November 3, 2016
Today’s nascent cyber insurance industry is largely unprepared to cover the type of damage than can be caused by the world’s best hackers. And the industry isn’t hiding it.
Though no two insurance plans tend to be quite the same, a rare commonality exists between a vast majority of current cyber insurance offerings: the policies exclude coverage in the case of a nation state hackers’ involvement.
“I reviewed 14 plans, which was the number I could find publicly available online. In those plans, 100 percent explicitly exclude acts of war and ‘warlike operations.’ Many of them also exclude acts of broadly defined foreign enemies, government actors and terrorism,” Robert Morgus, a policy analyst in New America’s international security program, told CyberScoop.

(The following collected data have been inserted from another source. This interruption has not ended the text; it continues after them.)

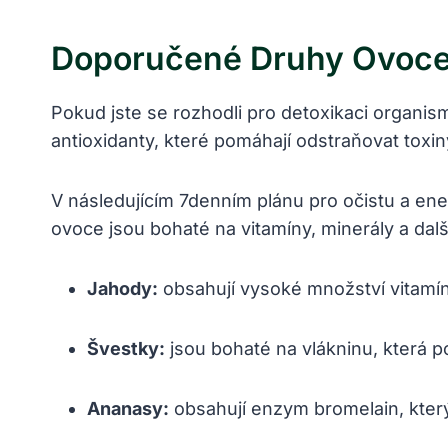
Doporučené Druhy Ovoce
Pokud jste se rozhodli pro detoxikaci organism
antioxidanty, které pomáhají odstraňovat toxiny z
V následujícím 7denním plánu pro očistu a en
ovoce jsou bohaté na vitamíny, minerály a dalš
Jahody:
obsahují vysoké množství vitamínu 
Švestky:
jsou bohaté na vlákninu, která po
Ananasy:
obsahují enzym bromelain, který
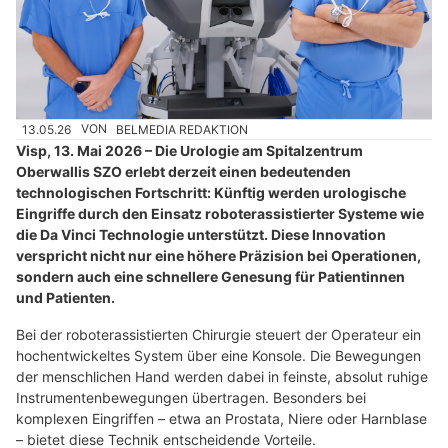
13.05.26
VON
BELMEDIA REDAKTION
Visp, 13. Mai 2026 – Die Urologie am Spitalzentrum
Oberwallis SZO erlebt derzeit einen bedeutenden
technologischen Fortschritt: Künftig werden urologische
Eingriffe durch den Einsatz roboterassistierter Systeme wie
die Da Vinci Technologie unterstützt. Diese Innovation
verspricht nicht nur eine höhere Präzision bei Operationen,
sondern auch eine schnellere Genesung für Patientinnen
und Patienten.
Bei der roboterassistierten Chirurgie steuert der Operateur ein
hochentwickeltes System über eine Konsole. Die Bewegungen
der menschlichen Hand werden dabei in feinste, absolut ruhige
Instrumentenbewegungen übertragen. Besonders bei
komplexen Eingriffen – etwa an Prostata, Niere oder Harnblase
– bietet diese Technik entscheidende Vorteile.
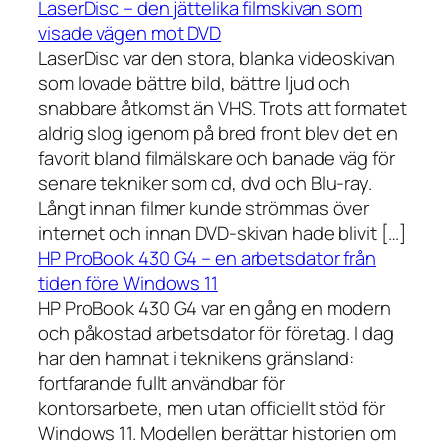
LaserDisc – den jättelika filmskivan som
visade vägen mot DVD
LaserDisc var den stora, blanka videoskivan
som lovade bättre bild, bättre ljud och
snabbare åtkomst än VHS. Trots att formatet
aldrig slog igenom på bred front blev det en
favorit bland filmälskare och banade väg för
senare tekniker som cd, dvd och Blu-ray.
Långt innan filmer kunde strömmas över
internet och innan DVD-skivan hade blivit […]
HP ProBook 430 G4 – en arbetsdator från
tiden före Windows 11
HP ProBook 430 G4 var en gång en modern
och påkostad arbetsdator för företag. I dag
har den hamnat i teknikens gränsland:
fortfarande fullt användbar för
kontorsarbete, men utan officiellt stöd för
Windows 11. Modellen berättar historien om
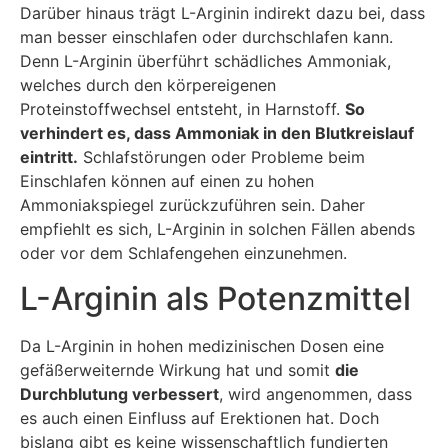
Darüber hinaus trägt L-Arginin indirekt dazu bei, dass
man besser einschlafen oder durchschlafen kann.
Denn L-Arginin überführt schädliches Ammoniak,
welches durch den körpereigenen
Proteinstoffwechsel entsteht, in Harnstoff.
So
verhindert es, dass Ammoniak in den Blutkreislauf
eintritt.
Schlafstörungen oder Probleme beim
Einschlafen können auf einen zu hohen
Ammoniakspiegel zurückzuführen sein. Daher
empfiehlt es sich, L-Arginin in solchen Fällen abends
oder vor dem Schlafengehen einzunehmen.
L-Arginin als Potenzmittel
Da L-Arginin in hohen medizinischen Dosen eine
gefäßerweiternde Wirkung hat und somit
die
Durchblutung verbessert
, wird angenommen, dass
es auch einen Einfluss auf Erektionen hat. Doch
bislang gibt es keine wissenschaftlich fundierten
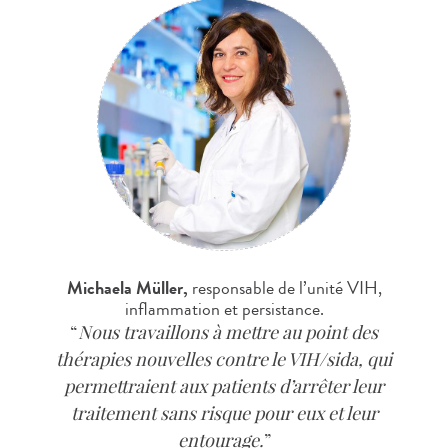
Michaela Müller,
responsable de l’unité VIH,
inflammation et persistance.
Nous travaillons à mettre au point des
thérapies nouvelles contre le VIH/sida, qui
permettraient aux patients d’arrêter leur
traitement sans risque pour eux et leur
entourage.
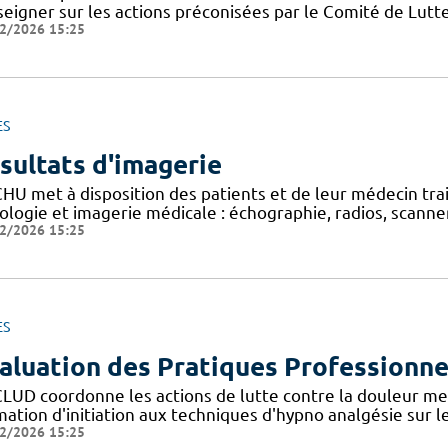
seigner sur les actions préconisées par le Comité de Lutt
2/2026 15:25
ES
sultats d'imagerie
CHU met à disposition des patients et de leur médecin tra
ologie et imagerie médicale : échographie, radios, scanner,
2/2026 15:25
ES
aluation des Pratiques Professionne
CLUD coordonne les actions de lutte contre la douleur me
ation d'initiation aux techniques d'hypno analgésie sur l
2/2026 15:25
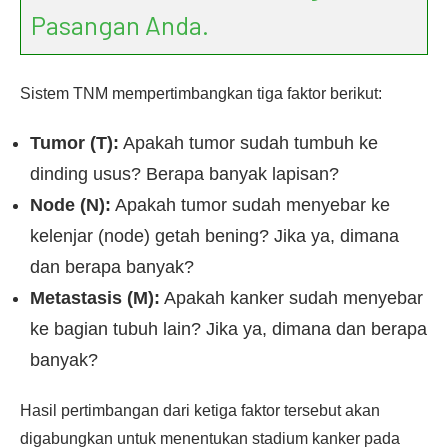
Pasangan Anda.
Sistem TNM mempertimbangkan tiga faktor berikut:
Tumor (T):
Apakah tumor sudah tumbuh ke
dinding usus? Berapa banyak lapisan?
Node (N):
Apakah tumor sudah menyebar ke
kelenjar (node) getah bening? Jika ya, dimana
dan berapa banyak?
Metastasis (M):
Apakah kanker sudah menyebar
ke bagian tubuh lain? Jika ya, dimana dan berapa
banyak?
Hasil pertimbangan dari ketiga faktor tersebut akan
digabungkan untuk menentukan stadium kanker pada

Morgus recently completed a comprehensive research report focused on the cyber insurance market.
The stipulation spurs questions regarding how and who is responsible for attributing a specific data breach in the due process of an insurance claim — and whether accurate attribution is possible in the first place. If attribution was contested and no clause for resolution was written into the policy, the case would then go to court for settlement, cybersecurity insurance experts tell CyberScoop.
Generally speaking, liability exclusion details are difficult to study because most cyber insurance contracts are confidential in nature, said Morgus. Legal experts say there has yet to be a case where the insurance company or a breach victim have specifically challenged the attribution of an attack in court.
“It would be fair to say that a majority of currently available policies do exclude attacks attributable to a nation state or international crime syndicate,” said ECMB insurance broker Charlie Bernier, “[but] I never say anything is 100 percent … I can think of at least one policy off the top of my head that does not have an exclusion if/when an attack comes from” this vector.